Available records:
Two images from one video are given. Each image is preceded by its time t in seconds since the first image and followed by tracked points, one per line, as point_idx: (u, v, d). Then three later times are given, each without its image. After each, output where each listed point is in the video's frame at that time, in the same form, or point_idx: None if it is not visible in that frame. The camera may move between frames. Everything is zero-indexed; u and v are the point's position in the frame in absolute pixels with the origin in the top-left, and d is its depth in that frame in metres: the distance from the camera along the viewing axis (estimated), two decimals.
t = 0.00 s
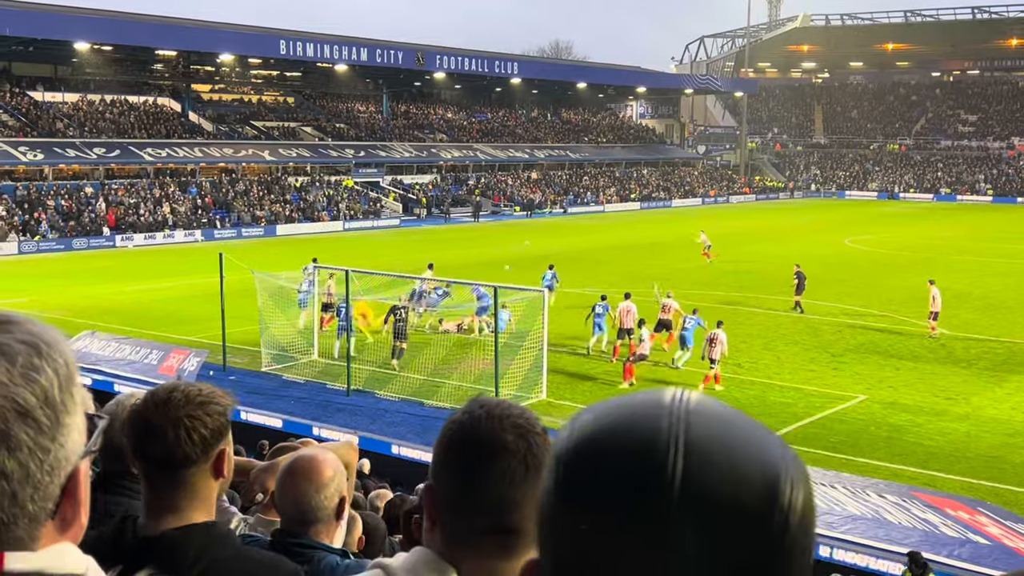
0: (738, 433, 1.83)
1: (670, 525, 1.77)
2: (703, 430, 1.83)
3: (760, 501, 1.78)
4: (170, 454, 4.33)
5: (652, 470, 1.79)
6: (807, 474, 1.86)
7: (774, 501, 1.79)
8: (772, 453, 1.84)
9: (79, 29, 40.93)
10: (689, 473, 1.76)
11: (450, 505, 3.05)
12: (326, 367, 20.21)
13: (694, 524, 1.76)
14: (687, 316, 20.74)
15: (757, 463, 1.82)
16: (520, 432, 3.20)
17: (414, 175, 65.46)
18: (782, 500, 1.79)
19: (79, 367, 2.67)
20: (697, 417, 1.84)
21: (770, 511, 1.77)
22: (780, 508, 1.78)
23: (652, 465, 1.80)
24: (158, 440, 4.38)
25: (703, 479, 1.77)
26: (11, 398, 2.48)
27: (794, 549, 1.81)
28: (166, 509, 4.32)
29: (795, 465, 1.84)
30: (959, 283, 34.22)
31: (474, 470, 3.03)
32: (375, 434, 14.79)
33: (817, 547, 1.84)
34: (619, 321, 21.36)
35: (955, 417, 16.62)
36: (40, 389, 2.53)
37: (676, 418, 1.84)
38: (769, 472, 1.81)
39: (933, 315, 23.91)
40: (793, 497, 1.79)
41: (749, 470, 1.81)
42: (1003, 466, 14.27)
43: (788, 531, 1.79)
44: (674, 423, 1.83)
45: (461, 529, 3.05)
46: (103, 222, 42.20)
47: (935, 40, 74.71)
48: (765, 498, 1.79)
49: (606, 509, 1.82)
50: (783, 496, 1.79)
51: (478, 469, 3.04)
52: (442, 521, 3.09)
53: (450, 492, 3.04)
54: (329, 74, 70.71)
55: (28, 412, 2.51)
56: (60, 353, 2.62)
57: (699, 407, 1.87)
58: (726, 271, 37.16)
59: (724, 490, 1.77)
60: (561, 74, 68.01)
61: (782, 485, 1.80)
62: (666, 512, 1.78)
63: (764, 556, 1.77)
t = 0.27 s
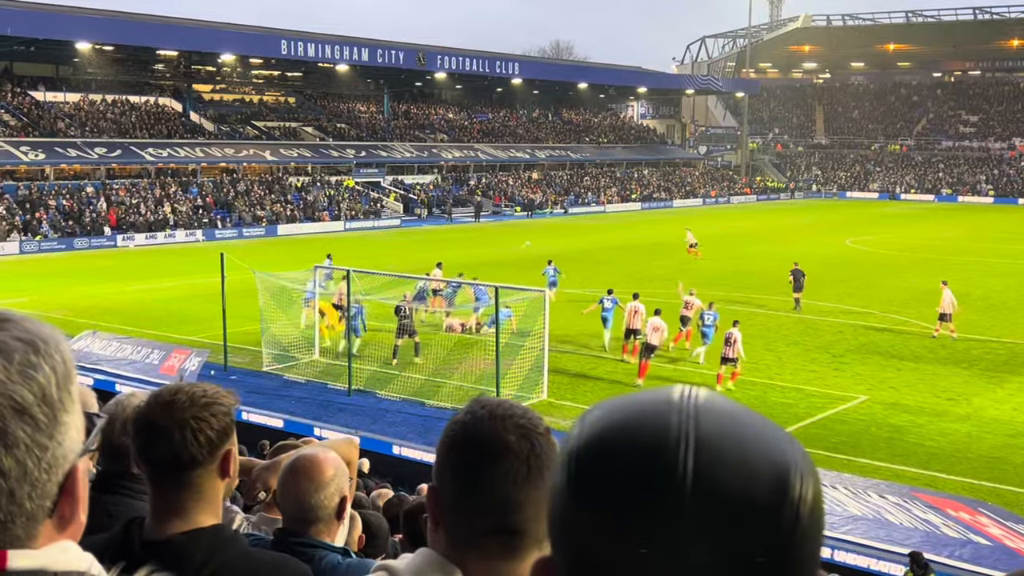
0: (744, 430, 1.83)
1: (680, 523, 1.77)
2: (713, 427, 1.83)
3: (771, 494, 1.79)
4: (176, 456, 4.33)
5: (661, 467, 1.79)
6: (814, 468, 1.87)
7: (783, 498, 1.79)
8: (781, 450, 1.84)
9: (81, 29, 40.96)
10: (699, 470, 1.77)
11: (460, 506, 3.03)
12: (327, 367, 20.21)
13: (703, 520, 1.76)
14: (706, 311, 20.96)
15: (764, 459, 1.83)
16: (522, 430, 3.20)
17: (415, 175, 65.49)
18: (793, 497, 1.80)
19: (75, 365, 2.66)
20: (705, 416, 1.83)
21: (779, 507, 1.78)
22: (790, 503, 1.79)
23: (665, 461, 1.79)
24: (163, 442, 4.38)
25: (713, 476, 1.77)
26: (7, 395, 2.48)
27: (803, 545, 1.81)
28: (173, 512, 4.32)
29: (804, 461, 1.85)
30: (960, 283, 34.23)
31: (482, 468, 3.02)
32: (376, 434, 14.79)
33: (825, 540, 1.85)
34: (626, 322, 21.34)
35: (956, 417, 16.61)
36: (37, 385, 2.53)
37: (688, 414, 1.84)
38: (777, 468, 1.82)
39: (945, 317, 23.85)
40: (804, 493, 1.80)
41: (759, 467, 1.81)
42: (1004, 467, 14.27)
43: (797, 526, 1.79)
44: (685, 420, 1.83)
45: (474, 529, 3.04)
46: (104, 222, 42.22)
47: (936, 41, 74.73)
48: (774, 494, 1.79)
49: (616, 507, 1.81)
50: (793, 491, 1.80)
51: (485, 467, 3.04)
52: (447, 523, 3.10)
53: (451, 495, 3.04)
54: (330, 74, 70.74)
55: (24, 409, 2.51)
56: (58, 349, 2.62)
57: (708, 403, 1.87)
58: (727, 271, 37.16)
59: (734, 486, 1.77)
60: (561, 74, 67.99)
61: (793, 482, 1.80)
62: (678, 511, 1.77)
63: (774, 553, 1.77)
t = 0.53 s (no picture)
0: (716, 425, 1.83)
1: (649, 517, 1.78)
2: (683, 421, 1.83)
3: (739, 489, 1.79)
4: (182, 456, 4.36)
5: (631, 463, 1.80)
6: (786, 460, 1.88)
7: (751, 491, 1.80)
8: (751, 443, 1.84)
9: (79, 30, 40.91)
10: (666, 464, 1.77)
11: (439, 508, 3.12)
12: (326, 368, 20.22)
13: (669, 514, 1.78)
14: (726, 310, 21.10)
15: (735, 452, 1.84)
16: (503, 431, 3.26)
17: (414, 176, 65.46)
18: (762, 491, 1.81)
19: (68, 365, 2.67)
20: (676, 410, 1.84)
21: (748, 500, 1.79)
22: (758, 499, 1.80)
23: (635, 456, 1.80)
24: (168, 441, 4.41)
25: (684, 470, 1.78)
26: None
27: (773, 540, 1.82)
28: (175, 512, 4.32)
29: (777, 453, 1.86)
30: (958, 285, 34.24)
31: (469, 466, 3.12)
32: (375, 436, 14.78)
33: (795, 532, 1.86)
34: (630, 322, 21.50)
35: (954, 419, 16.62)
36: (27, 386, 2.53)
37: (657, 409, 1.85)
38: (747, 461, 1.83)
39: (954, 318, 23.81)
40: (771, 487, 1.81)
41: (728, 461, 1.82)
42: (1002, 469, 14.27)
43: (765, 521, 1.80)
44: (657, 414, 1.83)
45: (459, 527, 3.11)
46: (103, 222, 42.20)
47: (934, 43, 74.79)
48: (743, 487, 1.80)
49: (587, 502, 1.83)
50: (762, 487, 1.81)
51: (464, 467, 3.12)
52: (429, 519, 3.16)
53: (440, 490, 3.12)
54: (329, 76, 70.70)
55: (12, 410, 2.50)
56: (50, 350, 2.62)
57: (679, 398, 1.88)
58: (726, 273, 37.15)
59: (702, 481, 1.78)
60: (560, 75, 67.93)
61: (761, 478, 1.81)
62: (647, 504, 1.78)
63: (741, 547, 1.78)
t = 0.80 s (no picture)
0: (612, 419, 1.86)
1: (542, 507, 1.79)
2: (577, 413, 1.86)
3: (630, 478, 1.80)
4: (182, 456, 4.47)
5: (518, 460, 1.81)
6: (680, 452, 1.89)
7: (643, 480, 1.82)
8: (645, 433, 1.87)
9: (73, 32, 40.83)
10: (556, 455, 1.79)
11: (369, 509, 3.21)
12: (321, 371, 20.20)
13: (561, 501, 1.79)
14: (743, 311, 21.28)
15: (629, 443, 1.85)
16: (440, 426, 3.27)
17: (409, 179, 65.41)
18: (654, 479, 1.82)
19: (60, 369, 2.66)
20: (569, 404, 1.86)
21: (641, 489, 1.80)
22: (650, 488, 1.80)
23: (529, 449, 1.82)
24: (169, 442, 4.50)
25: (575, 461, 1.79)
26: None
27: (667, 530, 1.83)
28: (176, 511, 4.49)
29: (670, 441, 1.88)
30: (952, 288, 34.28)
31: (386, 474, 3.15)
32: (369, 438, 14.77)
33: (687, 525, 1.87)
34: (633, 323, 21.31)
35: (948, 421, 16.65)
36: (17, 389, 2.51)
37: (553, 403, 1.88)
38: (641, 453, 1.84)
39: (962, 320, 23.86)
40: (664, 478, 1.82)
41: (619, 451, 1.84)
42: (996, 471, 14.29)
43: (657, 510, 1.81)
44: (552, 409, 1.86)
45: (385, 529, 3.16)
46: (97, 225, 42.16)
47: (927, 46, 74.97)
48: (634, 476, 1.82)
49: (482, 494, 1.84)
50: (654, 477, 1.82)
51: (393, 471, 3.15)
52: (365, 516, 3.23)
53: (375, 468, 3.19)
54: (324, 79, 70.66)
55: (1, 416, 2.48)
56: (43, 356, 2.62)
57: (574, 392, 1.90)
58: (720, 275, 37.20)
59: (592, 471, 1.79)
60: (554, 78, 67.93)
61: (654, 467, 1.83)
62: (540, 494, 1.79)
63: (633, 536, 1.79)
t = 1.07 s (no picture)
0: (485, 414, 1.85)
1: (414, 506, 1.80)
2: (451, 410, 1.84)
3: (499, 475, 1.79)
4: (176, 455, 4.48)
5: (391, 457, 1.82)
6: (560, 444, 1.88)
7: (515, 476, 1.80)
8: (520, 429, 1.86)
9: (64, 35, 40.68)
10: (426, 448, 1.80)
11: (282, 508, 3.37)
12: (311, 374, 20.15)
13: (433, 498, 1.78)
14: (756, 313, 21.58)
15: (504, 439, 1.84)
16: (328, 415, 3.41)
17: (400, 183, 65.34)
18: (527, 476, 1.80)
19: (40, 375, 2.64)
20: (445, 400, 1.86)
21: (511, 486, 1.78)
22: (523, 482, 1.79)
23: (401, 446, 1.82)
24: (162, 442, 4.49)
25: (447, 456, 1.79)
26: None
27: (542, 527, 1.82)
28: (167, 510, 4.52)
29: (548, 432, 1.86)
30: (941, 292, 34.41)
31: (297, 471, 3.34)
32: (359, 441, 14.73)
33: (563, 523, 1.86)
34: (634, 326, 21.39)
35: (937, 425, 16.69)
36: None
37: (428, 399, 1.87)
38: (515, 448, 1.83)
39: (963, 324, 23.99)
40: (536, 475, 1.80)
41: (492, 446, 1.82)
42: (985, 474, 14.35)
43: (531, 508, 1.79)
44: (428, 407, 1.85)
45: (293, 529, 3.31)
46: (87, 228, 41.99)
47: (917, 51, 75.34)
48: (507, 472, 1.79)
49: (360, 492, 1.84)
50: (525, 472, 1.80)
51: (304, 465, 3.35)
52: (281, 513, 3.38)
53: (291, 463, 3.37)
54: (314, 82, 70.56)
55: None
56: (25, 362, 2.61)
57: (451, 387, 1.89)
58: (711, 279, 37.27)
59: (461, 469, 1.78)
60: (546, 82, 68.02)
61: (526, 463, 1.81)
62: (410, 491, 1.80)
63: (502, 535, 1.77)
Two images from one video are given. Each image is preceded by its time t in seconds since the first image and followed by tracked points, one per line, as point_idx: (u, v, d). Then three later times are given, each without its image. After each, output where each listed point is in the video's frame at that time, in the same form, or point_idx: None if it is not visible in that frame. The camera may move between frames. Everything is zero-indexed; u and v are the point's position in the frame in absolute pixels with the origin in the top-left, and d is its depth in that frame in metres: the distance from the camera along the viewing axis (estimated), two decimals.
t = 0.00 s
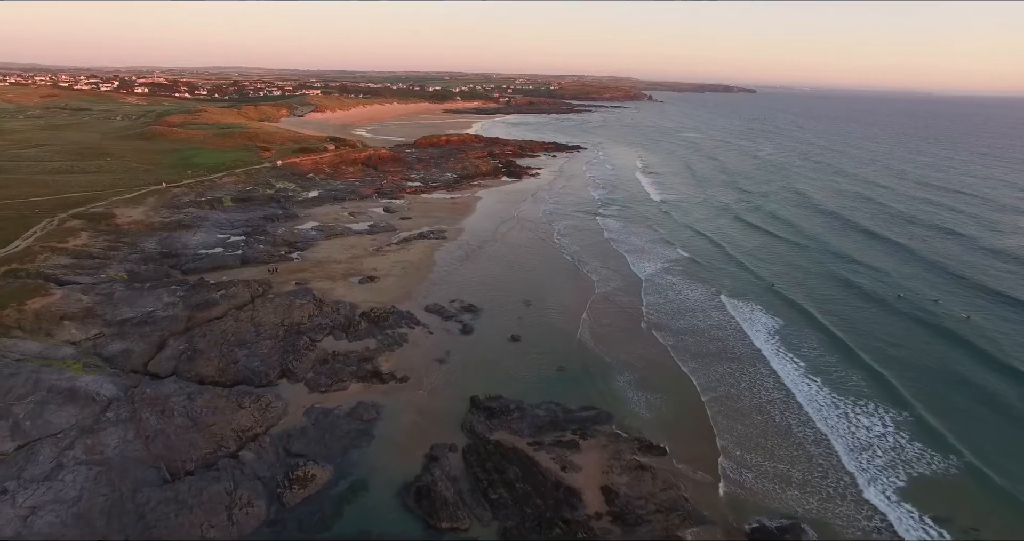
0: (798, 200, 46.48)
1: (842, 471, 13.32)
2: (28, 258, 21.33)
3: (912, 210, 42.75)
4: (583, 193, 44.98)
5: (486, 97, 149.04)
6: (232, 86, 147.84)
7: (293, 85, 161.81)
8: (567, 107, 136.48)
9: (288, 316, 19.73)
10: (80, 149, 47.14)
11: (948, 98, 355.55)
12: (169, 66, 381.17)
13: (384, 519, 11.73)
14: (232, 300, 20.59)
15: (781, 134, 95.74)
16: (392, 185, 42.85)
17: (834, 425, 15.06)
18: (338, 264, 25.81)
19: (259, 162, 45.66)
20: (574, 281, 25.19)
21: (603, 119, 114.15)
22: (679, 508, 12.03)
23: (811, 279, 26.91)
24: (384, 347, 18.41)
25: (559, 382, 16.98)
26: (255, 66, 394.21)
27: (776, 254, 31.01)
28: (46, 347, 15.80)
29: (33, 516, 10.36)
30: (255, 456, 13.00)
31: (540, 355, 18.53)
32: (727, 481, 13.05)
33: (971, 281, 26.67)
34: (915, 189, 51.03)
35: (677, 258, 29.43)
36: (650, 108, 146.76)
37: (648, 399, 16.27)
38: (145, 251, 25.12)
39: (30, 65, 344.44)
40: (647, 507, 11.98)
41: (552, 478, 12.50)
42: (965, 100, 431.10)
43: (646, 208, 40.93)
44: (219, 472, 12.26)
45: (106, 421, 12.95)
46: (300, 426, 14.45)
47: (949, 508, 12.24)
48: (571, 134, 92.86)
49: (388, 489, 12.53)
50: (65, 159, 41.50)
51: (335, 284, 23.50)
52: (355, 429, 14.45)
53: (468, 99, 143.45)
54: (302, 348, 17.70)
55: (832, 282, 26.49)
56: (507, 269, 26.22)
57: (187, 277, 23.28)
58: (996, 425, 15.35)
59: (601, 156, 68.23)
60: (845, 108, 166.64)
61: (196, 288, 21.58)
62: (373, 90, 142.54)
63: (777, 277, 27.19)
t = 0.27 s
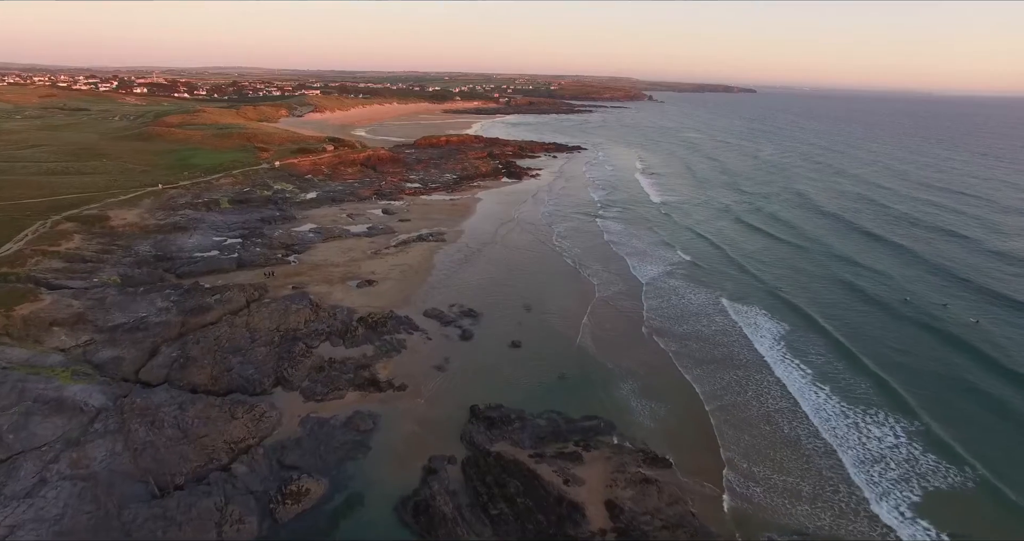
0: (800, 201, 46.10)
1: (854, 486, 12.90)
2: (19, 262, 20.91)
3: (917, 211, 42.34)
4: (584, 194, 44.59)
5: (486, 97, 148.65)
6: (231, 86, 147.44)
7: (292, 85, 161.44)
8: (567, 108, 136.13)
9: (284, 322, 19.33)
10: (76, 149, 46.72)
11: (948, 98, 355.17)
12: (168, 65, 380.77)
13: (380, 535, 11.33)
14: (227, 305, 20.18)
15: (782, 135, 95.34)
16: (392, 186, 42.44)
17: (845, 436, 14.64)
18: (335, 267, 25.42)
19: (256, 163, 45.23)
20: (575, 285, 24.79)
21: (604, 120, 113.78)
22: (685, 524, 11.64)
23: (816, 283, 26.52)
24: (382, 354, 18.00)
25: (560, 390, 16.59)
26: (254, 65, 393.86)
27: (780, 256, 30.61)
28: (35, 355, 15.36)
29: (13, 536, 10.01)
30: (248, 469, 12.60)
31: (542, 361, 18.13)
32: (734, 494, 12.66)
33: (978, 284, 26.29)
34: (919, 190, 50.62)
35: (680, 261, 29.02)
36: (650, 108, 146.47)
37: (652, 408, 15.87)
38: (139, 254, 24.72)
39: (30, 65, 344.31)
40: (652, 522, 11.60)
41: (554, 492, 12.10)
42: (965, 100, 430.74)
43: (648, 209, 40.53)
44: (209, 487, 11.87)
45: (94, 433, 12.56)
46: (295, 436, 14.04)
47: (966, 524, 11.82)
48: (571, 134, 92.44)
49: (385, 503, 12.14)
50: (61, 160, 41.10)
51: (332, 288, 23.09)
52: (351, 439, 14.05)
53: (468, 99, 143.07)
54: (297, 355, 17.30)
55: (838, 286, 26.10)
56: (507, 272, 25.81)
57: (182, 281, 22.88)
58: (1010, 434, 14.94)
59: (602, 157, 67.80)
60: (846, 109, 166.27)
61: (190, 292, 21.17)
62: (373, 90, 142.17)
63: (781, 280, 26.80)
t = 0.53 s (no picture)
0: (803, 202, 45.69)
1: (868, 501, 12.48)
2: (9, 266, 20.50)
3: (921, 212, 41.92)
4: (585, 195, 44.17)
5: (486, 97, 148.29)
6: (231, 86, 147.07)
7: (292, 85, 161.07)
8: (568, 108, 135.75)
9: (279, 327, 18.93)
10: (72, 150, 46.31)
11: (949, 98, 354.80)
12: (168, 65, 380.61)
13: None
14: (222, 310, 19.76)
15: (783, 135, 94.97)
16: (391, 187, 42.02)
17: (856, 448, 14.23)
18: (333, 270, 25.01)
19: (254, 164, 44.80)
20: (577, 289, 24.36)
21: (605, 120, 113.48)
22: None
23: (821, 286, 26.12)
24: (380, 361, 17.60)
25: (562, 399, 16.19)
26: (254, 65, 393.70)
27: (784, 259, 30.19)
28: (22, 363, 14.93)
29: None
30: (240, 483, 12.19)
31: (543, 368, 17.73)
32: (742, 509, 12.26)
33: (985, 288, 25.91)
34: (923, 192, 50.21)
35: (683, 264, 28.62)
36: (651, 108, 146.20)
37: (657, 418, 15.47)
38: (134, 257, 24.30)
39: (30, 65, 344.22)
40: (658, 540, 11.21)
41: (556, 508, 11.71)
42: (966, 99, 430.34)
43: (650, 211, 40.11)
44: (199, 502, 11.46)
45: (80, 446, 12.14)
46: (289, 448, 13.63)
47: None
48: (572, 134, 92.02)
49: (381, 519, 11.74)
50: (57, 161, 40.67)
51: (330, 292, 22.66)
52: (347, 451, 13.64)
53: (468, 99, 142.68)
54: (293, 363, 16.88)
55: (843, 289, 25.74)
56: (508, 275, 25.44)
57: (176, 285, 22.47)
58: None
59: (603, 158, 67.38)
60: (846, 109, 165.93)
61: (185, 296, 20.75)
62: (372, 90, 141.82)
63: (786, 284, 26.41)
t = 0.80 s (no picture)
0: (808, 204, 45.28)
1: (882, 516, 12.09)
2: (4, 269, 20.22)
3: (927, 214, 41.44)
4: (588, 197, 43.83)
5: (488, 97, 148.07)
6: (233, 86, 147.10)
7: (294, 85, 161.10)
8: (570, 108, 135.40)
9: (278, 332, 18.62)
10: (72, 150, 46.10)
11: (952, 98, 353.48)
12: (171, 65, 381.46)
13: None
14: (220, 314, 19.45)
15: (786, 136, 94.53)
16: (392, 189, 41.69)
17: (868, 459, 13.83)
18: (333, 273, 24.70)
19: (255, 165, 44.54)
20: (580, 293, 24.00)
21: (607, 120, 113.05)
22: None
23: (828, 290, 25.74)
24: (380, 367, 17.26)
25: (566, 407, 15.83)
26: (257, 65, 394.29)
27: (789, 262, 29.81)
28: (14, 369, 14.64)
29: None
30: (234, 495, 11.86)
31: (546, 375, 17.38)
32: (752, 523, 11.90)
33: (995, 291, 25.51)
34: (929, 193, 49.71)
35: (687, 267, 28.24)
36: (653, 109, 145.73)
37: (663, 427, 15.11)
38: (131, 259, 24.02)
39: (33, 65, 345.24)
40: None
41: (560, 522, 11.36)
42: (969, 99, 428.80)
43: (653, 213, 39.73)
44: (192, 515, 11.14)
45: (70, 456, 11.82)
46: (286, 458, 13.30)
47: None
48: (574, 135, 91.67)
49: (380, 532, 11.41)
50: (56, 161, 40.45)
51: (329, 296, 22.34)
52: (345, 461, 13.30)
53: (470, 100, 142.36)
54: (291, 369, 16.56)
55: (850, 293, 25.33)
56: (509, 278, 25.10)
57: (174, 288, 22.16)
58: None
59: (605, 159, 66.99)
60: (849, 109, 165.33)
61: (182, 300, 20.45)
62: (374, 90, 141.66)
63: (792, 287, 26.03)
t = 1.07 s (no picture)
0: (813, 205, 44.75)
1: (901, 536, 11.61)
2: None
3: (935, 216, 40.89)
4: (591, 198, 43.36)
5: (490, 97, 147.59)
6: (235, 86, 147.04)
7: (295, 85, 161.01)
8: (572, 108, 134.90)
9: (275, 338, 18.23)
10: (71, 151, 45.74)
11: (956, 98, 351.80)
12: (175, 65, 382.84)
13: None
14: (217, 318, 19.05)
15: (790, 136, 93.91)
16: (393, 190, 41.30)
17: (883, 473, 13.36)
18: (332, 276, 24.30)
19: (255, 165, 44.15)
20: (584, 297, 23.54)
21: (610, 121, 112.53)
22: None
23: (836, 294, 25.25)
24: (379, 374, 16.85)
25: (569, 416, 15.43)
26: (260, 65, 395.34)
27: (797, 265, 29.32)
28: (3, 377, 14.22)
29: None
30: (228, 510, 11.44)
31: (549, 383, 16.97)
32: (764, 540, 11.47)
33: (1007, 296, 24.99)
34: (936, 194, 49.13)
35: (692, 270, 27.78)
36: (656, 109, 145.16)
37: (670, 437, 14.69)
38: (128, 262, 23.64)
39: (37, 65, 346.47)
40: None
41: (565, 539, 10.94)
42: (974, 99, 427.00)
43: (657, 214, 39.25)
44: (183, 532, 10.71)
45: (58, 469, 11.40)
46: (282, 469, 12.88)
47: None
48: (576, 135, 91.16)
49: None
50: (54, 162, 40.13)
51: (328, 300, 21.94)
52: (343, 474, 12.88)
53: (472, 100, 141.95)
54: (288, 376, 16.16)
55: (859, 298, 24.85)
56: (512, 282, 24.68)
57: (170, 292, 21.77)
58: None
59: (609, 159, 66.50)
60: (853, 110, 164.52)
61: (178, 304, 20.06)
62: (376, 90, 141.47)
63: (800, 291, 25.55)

Exercise: With the pictures omitted, copy exactly the lines of the listing above starting at the line containing "12: (169, 66, 381.17)" and ending at the line containing "27: (780, 256, 30.61)", both included.

Answer space:
12: (169, 66, 381.17)
13: (384, 519, 11.73)
14: (232, 300, 20.59)
15: (781, 134, 95.74)
16: (392, 185, 42.85)
17: (834, 425, 15.06)
18: (338, 264, 25.81)
19: (259, 162, 45.66)
20: (574, 281, 25.19)
21: (603, 119, 114.15)
22: (679, 508, 12.03)
23: (811, 279, 26.91)
24: (384, 347, 18.41)
25: (559, 382, 16.98)
26: (255, 66, 394.21)
27: (776, 254, 31.01)
28: (46, 347, 15.80)
29: (33, 516, 10.36)
30: (255, 456, 13.00)
31: (540, 355, 18.53)
32: (727, 481, 13.05)
33: (971, 281, 26.67)
34: (915, 189, 51.03)
35: (677, 258, 29.43)
36: (650, 108, 146.76)
37: (648, 399, 16.27)
38: (145, 251, 25.12)
39: (30, 65, 344.44)
40: (647, 507, 11.98)
41: (552, 478, 12.50)
42: (965, 100, 431.10)
43: (646, 208, 40.93)
44: (219, 472, 12.26)
45: (106, 421, 12.95)
46: (300, 426, 14.45)
47: (949, 508, 12.24)
48: (571, 134, 92.86)
49: (388, 489, 12.53)
50: (65, 159, 41.50)
51: (335, 284, 23.50)
52: (355, 429, 14.45)
53: (468, 99, 143.45)
54: (302, 348, 17.70)
55: (832, 282, 26.49)
56: (507, 269, 26.22)
57: (187, 277, 23.28)
58: (996, 425, 15.35)
59: (601, 156, 68.23)
60: (845, 108, 166.64)
61: (196, 288, 21.58)
62: (373, 90, 142.54)
63: (777, 277, 27.19)
t = 0.27 s
0: (800, 201, 46.10)
1: (854, 486, 12.90)
2: (19, 262, 20.91)
3: (917, 211, 42.34)
4: (584, 194, 44.59)
5: (486, 97, 148.65)
6: (231, 86, 147.44)
7: (292, 85, 161.44)
8: (567, 108, 136.13)
9: (284, 322, 19.33)
10: (76, 149, 46.72)
11: (948, 98, 355.17)
12: (168, 65, 380.77)
13: (380, 535, 11.33)
14: (227, 305, 20.18)
15: (782, 135, 95.34)
16: (392, 186, 42.44)
17: (845, 436, 14.64)
18: (335, 267, 25.42)
19: (256, 163, 45.23)
20: (575, 285, 24.79)
21: (604, 120, 113.78)
22: (685, 524, 11.64)
23: (816, 283, 26.52)
24: (382, 354, 18.00)
25: (560, 390, 16.59)
26: (254, 65, 393.86)
27: (780, 256, 30.61)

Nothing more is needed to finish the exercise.